2. Anthropologisch-religionspsychologische Reflexion der Glaubenskultur des Christentums

Die Arbeit an einer praktisch-theo­logischen Anthropologie als Dreh- und Angelpunkt einer zeitgenössischen, dem Menschsein des Menschen entsprechenden Theorie und Praxis der Religion ist in den letzten Jahren weiter in den Fokus meiner Forschungen gerückt. Diese Schwerpunktbildung ergibt sich u. a. aus dem praktisch-theologischen Bedarf an einem anthropologisch stimmigen Begriff vom Menschsein, der mehr leistet, als die soteriologischen Weichenstellungen des 16. Jahrhunderts korrekt abzubilden. Die Gestaltung von Gottesdiensten und Predigten ist oft an einer Anthropologie orientiert, die auf das Konzept der Rechtfertigung des Sünders reduziert ist. In der zentralen, alle Human- und Geisteswissenschaften vereinenden Frage nach Menschen genügt es aber nicht, ein vermeintlich „biblisches Menschenbild“ gegen anthropologische Einsichten seit der Aufklärung zu verteidigen und es z. B. gegen „das moderne Leistungsprinzip“ zu entfalten. Es ist unausweichlich, den Menschen als Subjekt seines Lebens in den Blick zu bekommen, wozu u. a. eigene Urteile, begründete Entscheidungen und ein geklärter eigener Wille gehören.
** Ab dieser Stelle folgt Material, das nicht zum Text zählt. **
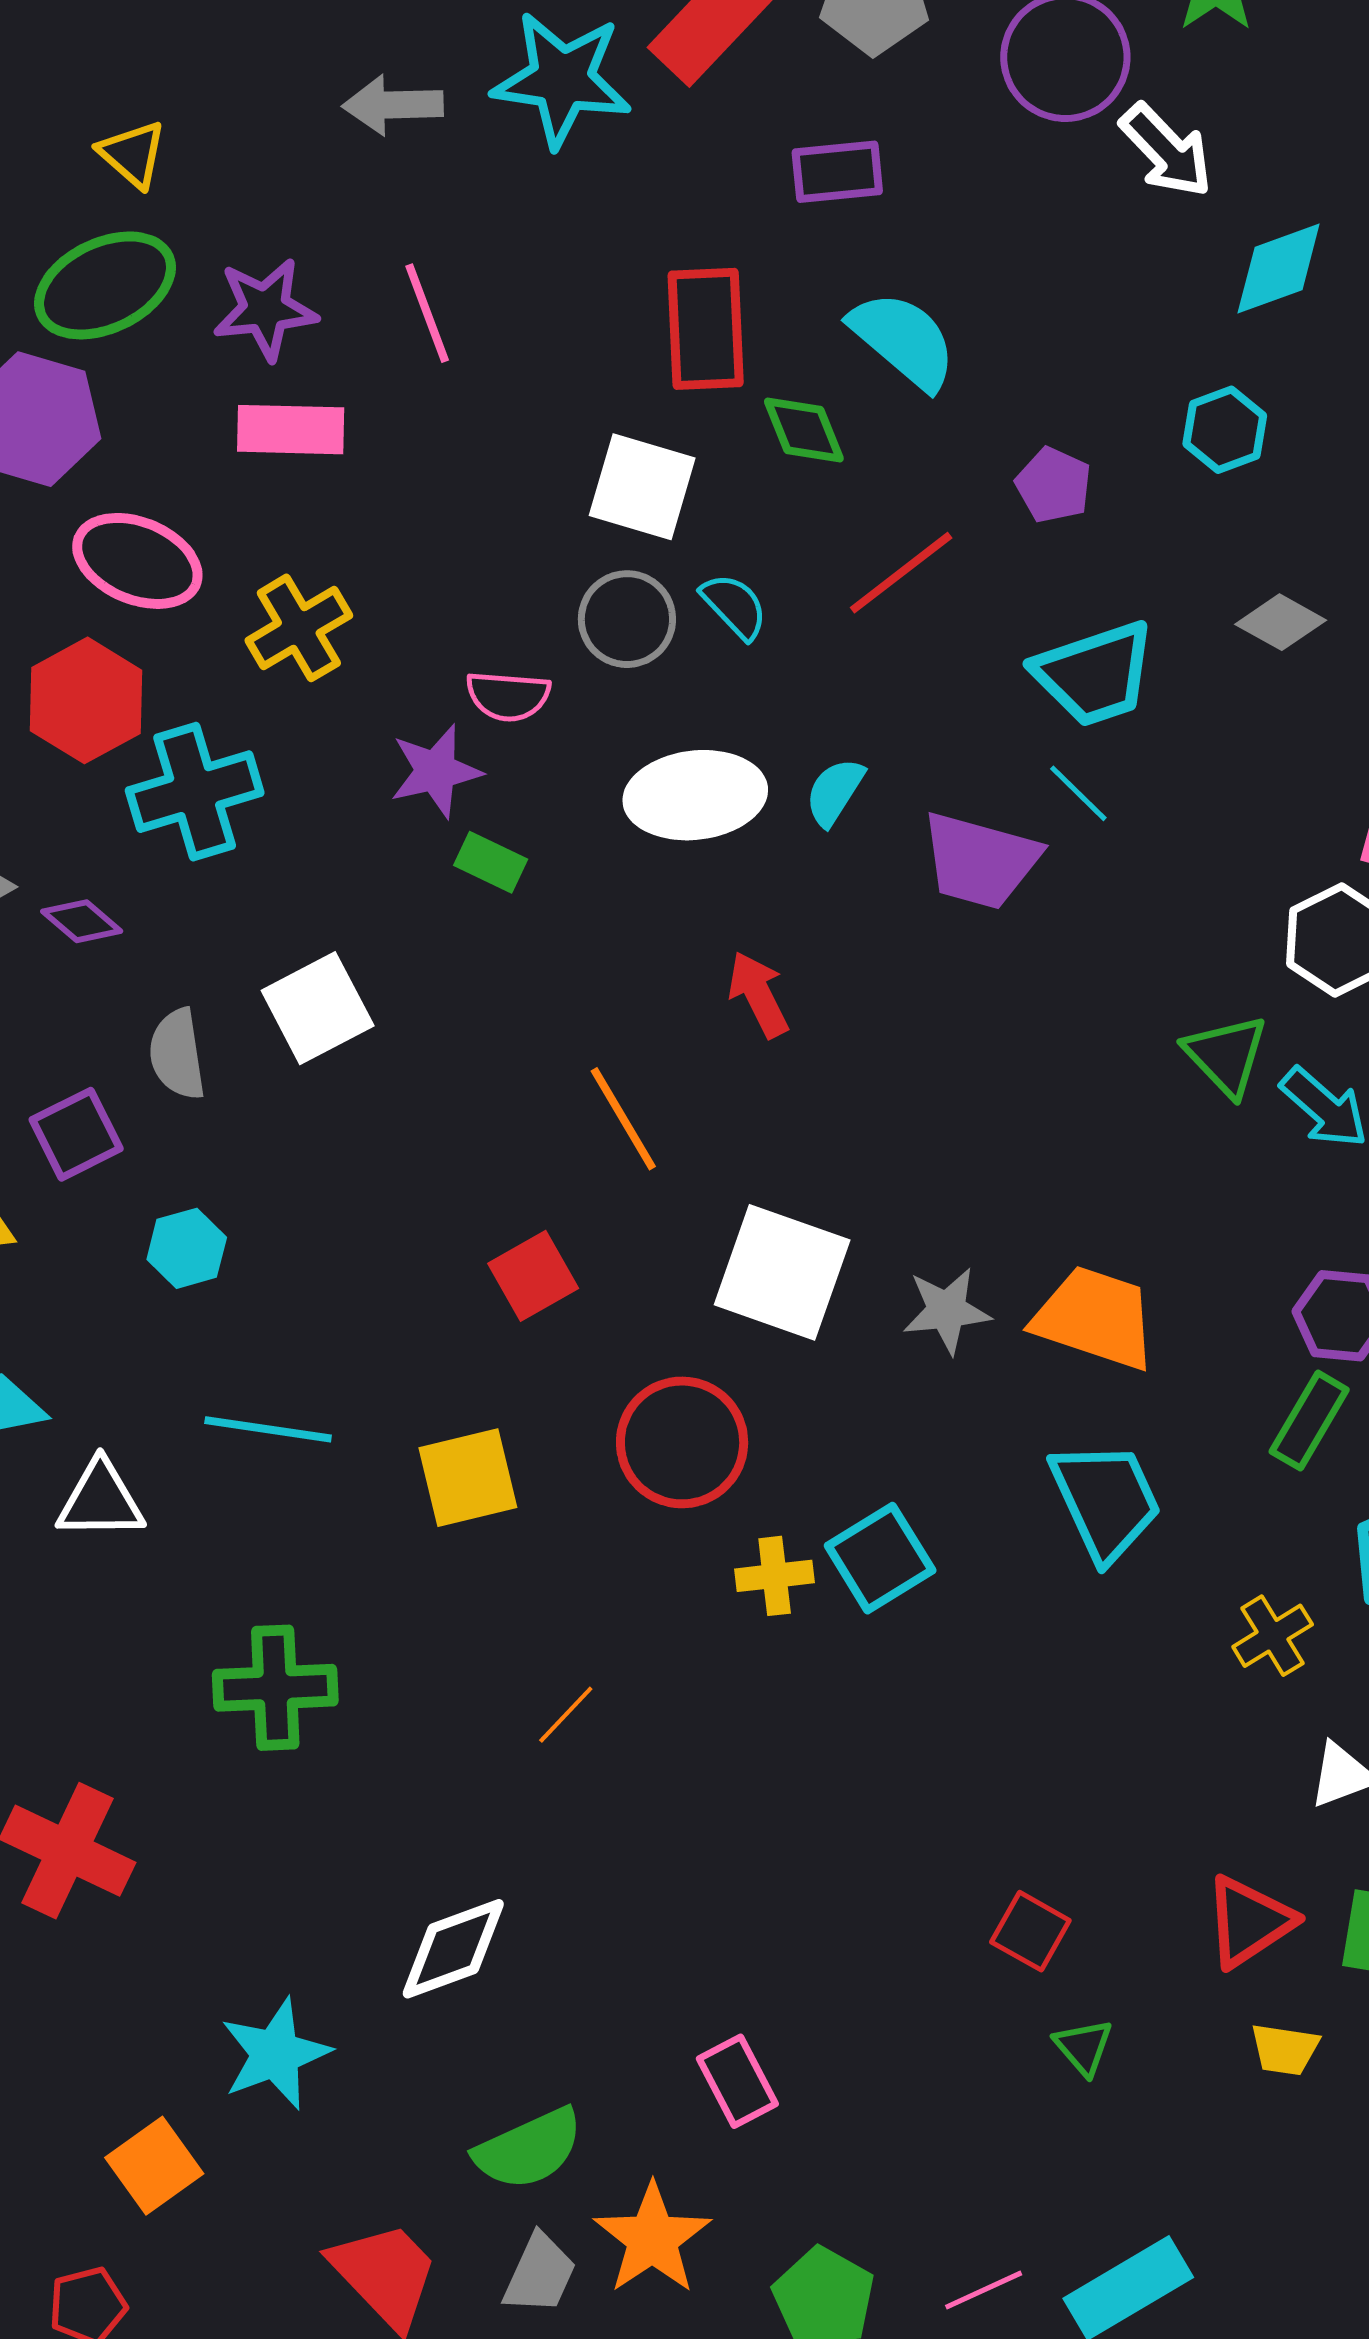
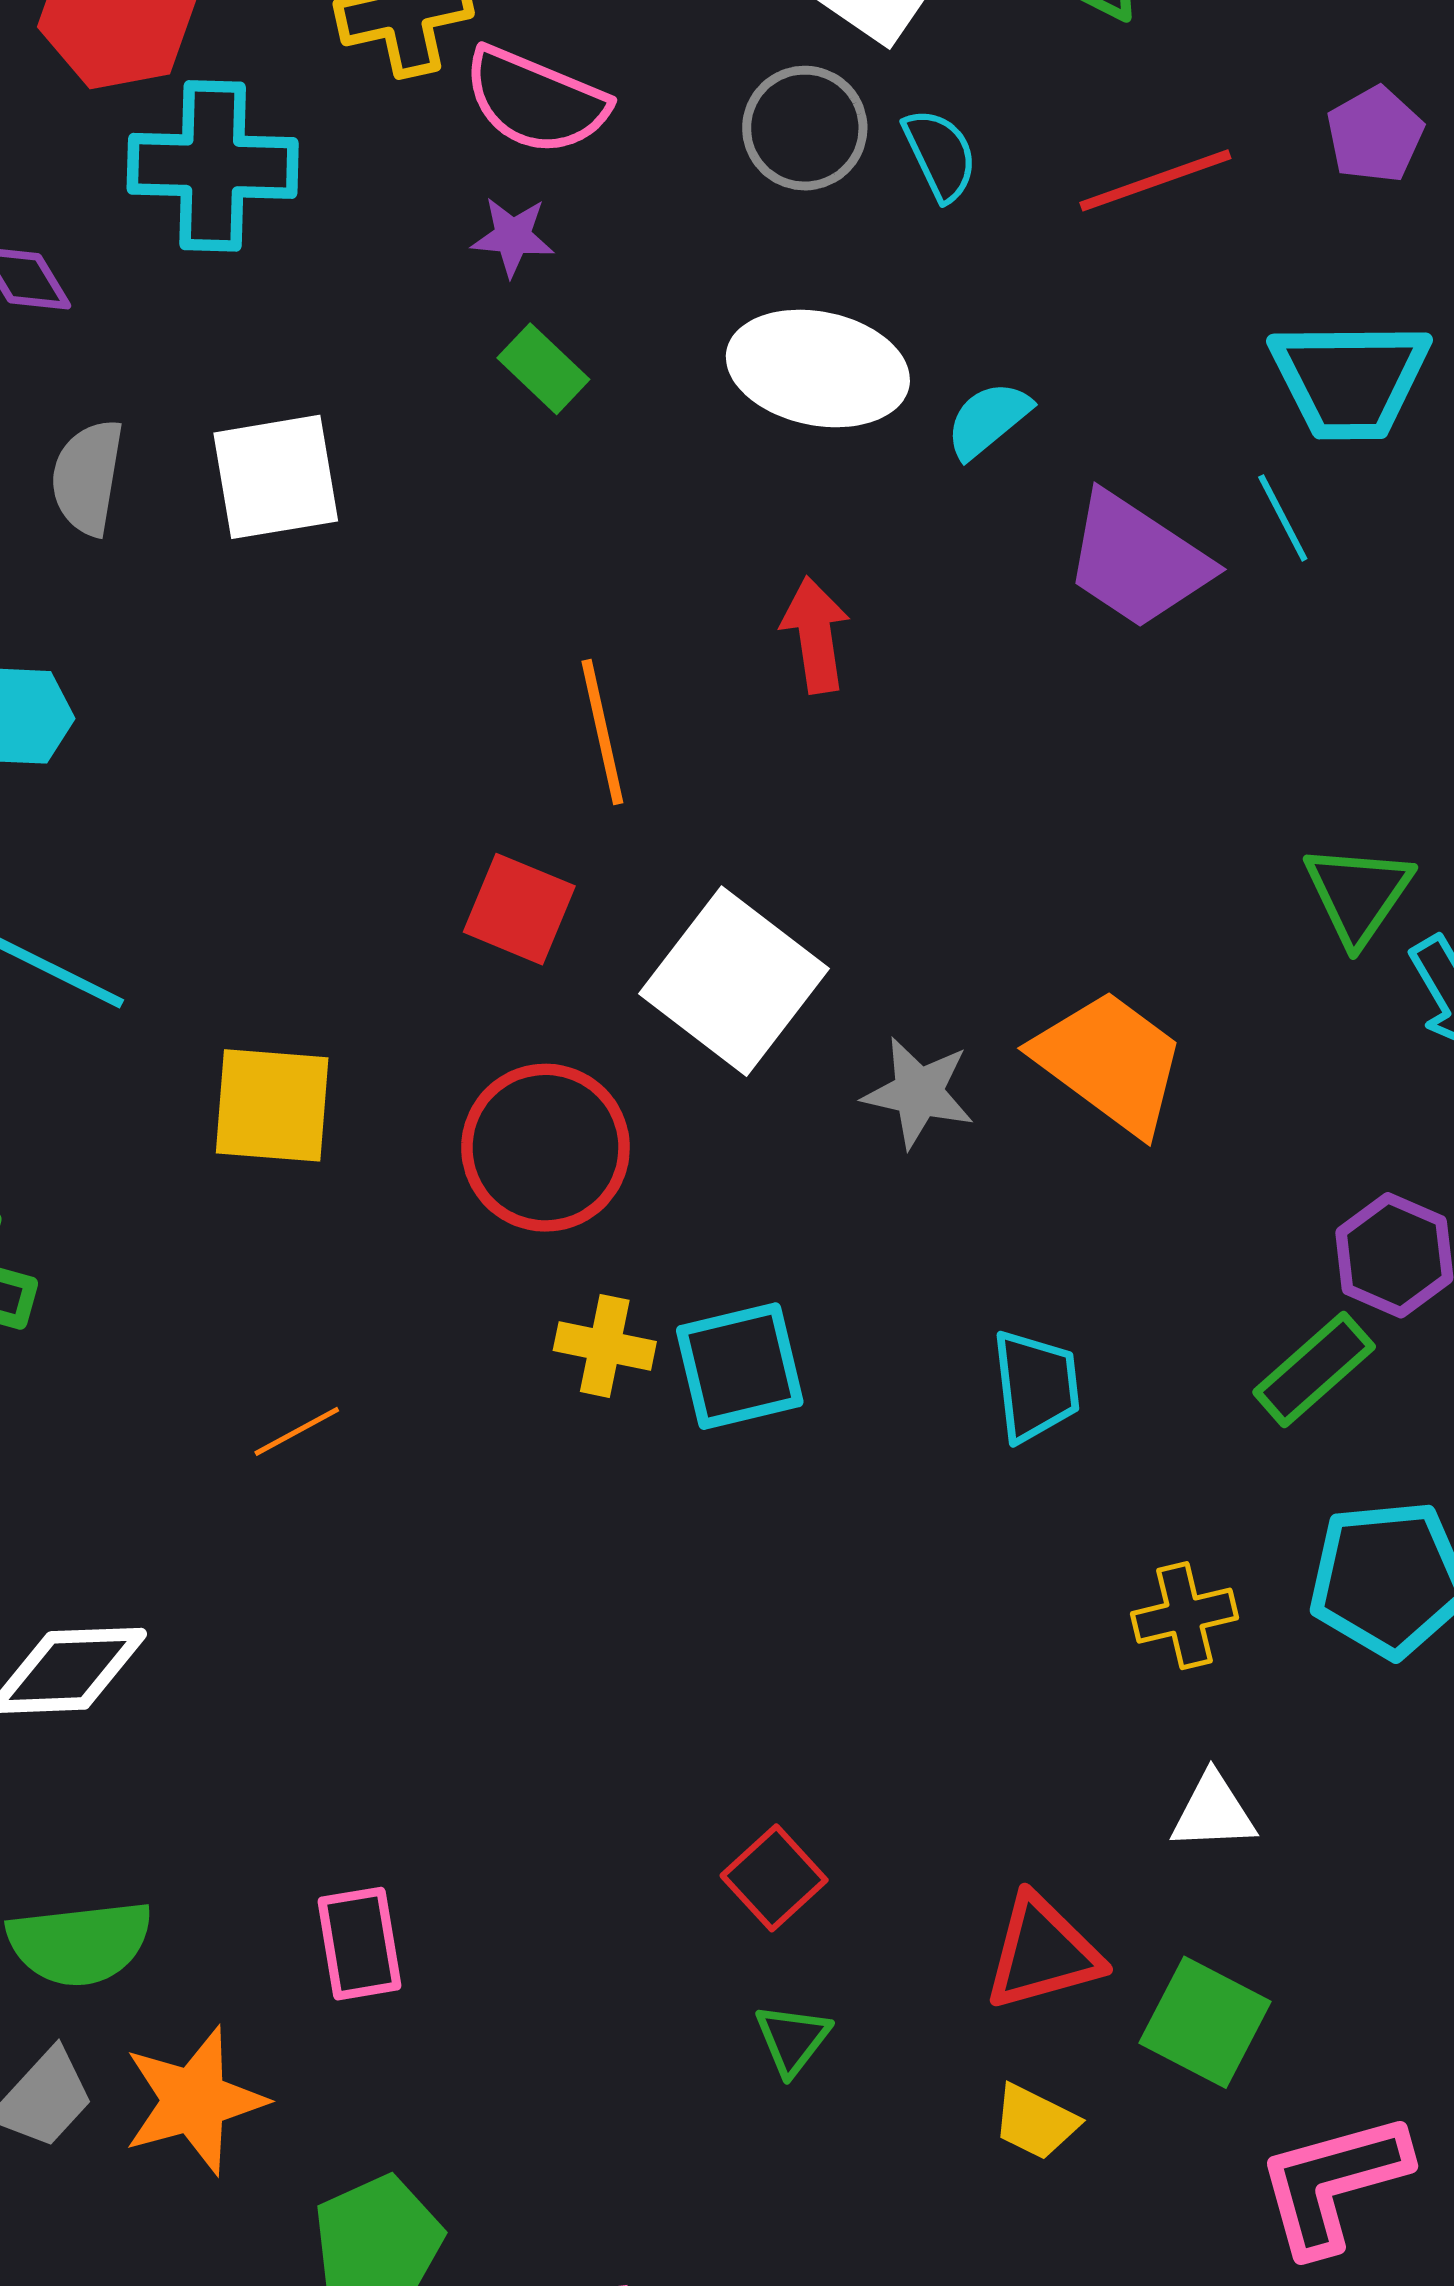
pink semicircle: (508, 696) -> (536, 101), moved, size x1.4
purple star: (436, 771) -> (513, 237), size x0.7
red square: (533, 1276) -> (519, 909), moved, turned 34
orange trapezoid: (1095, 1318) -> (1110, 1062), moved
cyan trapezoid: (1106, 1501) -> (1036, 1386), size x0.7

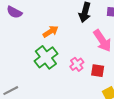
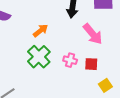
pink cross: (77, 64) -> (70, 60), turned -32

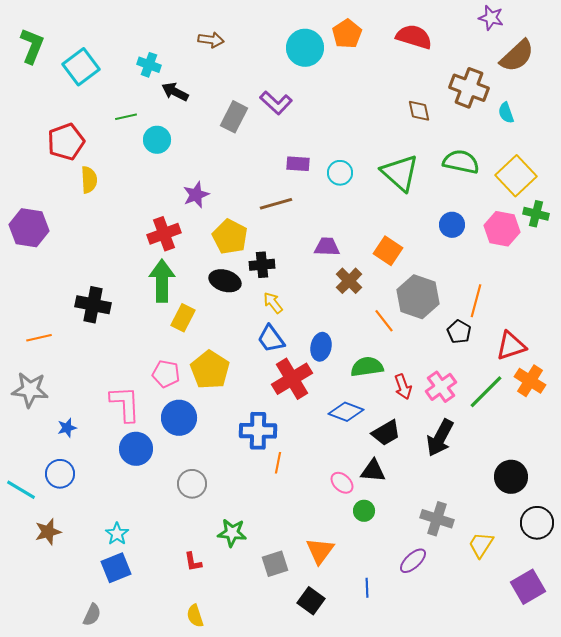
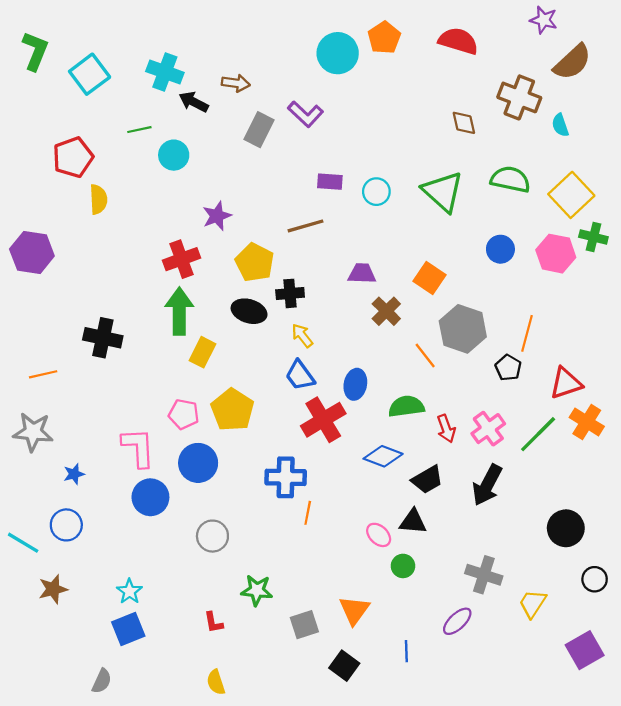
brown arrow: (211, 40) -> (236, 83), moved
cyan cross: (149, 65) -> (165, 72), size x1.4
black circle: (537, 523) -> (595, 579), size x0.7

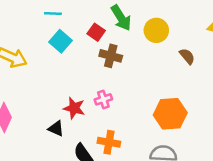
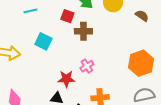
cyan square: (61, 41) -> (43, 41), moved

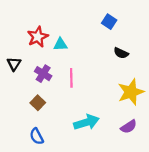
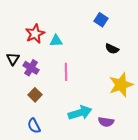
purple cross: (43, 74) -> (31, 68), moved
purple semicircle: (129, 127) -> (106, 122), moved, turned 42

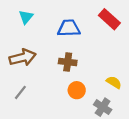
Ohne solche Instrumente der Lebensgestaltung können sich Menschen ihrem Leben nicht mit Hingabe und Leidenschaft zuwenden, nicht wirklich „in einem eigenen Leben ankommen“. Der Glaubenskultur des Christentums entspricht jedoch nur eine religiöse Praxis, die den Menschen als Menschen zum Vorschein kommen lässt. Hierfür Perspektiven zu entwickeln, setzt eine Fortsetzung des interdisziplinären Dialogs mit Humanwissenschaften (wie z. B. der Neurobiologie und der Kognitionspsychologie) voraus, die bis vor wenigen Jahren kaum als Gesprächspartner der Praktischen Theologie im Blick waren.